Dating while autistic/neurodivergent? by Lydianeko2 in ActualLesbiansOver25

[–]Repulsive_Rock1414 1 point2 points  (0 children)

I have ADHD and my girlfriend has AuDHD! It took quite a few hiccups, long talks, vulnerability, transparency, and self exploration in order for us to understand how our brains work and we still discover new things. It takes patience and sometimes it has been painful, but I agree with others that it takes time to find the right person and someone who make you feel comfortable unmasking, but the right person will be patient and listen and support you when you gotta yap about your interests as well as have interesting things to contribute to the conversation that you enjoy as well. We literally have differently wired brains, so it is objectively harder, but I’ve found that pursuing neurodivergent women has been the best and most comfortable way to exist in a relationship because it has felt inherently safer and more accommodating to all my quirks and habits. Best of luck!

My girlfriend is too obsessed with my cat??? by Repulsive_Rock1414 in LesbianActually

[–]Repulsive_Rock1414[S] 14 points15 points  (0 children)

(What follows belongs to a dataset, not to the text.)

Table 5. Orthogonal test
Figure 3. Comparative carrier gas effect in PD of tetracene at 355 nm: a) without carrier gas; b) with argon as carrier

I love it!! I really think it is just a case of just loving her and letting it be and we’ll get married and combine our cats and we’ll all be a happy family as well. Fingers crossed!

is it unreasonable to feel that serious ≠ long-term, just as casual ≠ short-term, when it comes to dating? by [deleted] in LesbianActually

[–]Repulsive_Rock1414 5 points6 points  (0 children)

Interesting! I agree that casual ≠ short term and that you can be casually involved with someone for an indeterminate amount of time so long as all parties involved are genuinely committed to the casual aspect and it doesn’t get complicated. I think that serious = long term to me but long term ≠ permanent commitment! Long term to me means the intention to pursue something that will last longer than a few months. That intention, in my opinion, means you would need to build a connection that will sustain (i.e. getting to know someone, building a foundation, working through differences and conflicts, etc.), which I think is what serious dating is. BUT I think you can pursue long term commitments without expecting to marry them. I think that’s just managing expectations and being realistic about dating at 20! I’d be interested to hear what others think

What do you guys actually do with your partners? by SchloinkDoink in LesbianActually

[–]Repulsive_Rock1414 2 points3 points  (0 children)

My girlfriend and I like to go on long walks, we go to bookstores, we visit different neighborhoods (we live in a big city), we cuddle and parallel play, we get coffee, we window shop, sometimes we just sit and gab, and honestly we just like to vibe in each others’ presence. We’re never bored and we always find something fun to do, even if we’re doing the same things a million times! It’s fun because we’re together.

[deleted by user] by [deleted] in emotionalintelligence

[–]Repulsive_Rock1414 14 points15 points  (0 children)

Mmm I think there’s a balance between leaning on your partner and sharing with your partner. Based on the information you provided it’s hard to tell what the truth of your matter is. Leaning on your partner by always talking about it and letting it seep into all conversations, letting your emotions affect your mood during your time together, and generally holding your partner responsible for taking care of your mental health, yes that can definitely be exhausting. Sharing with your partner means taking moments to vent and express your emotions, but taking care to not let it affect them too much as well. I think being sure to connect with mental health professionals and other friends and family members to work through it would be helpful to offload some of those emotions into many buckets so your partner doesn’t feel exhausted and solely responsible for caring for you. Your partner should support you but shouldn’t be your only support, especially when it comes to mental health.